(What you need to do) For the data below, work out the number of lines containing the string "Tuesday" and answer with that number only.

(Input data)
[Start of section]

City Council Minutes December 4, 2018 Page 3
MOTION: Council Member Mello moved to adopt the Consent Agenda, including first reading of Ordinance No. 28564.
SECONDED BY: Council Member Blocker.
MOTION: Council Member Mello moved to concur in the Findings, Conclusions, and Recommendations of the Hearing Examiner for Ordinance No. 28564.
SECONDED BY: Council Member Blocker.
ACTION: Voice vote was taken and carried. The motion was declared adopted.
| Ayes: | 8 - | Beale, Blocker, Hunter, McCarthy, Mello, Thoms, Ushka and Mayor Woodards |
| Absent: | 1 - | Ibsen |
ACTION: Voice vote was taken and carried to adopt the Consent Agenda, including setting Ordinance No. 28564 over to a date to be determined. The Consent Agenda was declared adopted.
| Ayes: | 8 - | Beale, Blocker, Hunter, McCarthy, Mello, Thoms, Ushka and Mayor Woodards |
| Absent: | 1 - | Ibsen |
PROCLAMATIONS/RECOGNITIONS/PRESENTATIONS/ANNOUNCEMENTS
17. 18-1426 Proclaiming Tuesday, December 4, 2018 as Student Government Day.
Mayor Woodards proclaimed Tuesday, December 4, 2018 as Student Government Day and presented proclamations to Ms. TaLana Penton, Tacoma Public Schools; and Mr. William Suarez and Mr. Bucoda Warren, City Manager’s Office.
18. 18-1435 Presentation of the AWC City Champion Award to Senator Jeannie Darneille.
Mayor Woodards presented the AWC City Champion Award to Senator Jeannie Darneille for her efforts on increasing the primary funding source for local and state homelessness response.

[End of section]
[Start of section]

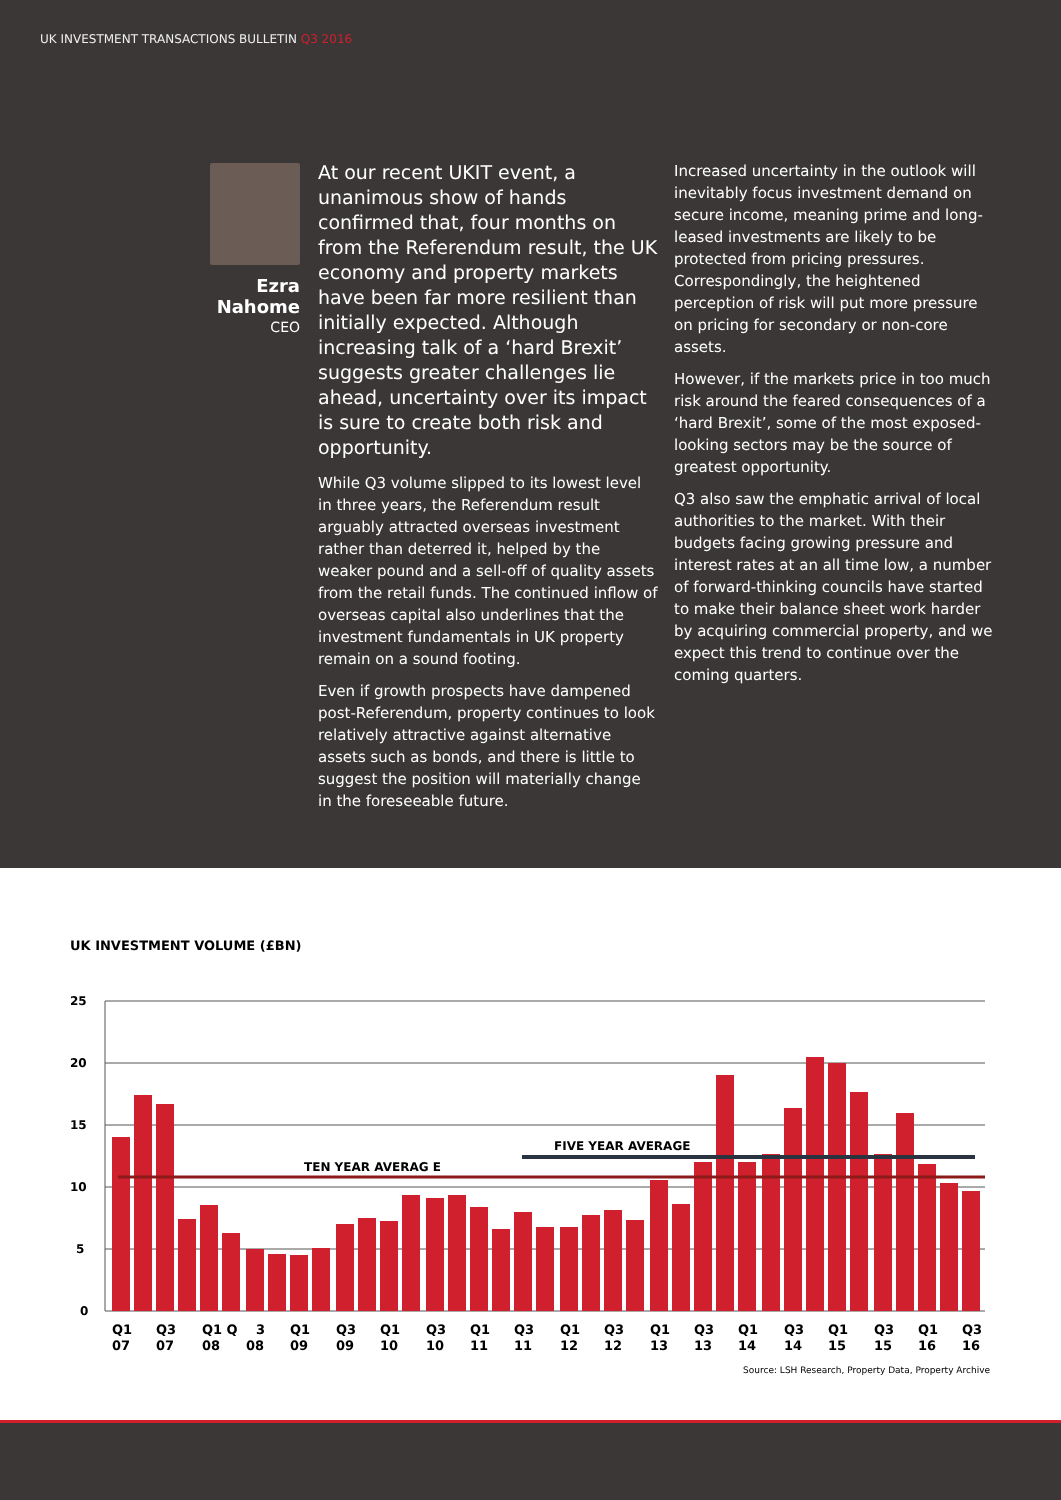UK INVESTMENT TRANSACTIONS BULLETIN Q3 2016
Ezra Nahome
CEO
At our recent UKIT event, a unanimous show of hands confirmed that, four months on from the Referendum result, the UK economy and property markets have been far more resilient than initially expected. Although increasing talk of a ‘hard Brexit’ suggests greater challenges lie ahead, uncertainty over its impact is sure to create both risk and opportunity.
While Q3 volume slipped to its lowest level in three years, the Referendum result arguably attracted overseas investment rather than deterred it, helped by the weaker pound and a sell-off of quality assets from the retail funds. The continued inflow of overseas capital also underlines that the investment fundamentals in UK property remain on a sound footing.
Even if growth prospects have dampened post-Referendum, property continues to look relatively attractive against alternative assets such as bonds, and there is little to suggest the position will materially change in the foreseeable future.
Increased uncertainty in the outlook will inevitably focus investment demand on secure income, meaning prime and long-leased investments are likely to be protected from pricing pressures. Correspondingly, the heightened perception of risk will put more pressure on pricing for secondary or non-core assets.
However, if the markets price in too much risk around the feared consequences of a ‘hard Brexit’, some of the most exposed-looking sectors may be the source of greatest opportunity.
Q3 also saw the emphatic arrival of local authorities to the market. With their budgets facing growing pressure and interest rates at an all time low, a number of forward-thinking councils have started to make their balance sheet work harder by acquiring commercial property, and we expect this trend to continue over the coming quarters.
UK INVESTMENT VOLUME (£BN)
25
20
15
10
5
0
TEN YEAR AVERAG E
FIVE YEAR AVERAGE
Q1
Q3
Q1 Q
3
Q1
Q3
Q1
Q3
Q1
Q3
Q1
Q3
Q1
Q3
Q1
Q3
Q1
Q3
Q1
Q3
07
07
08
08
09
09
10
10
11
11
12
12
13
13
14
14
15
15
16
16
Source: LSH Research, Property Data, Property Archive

[End of section]

(Written answer) 2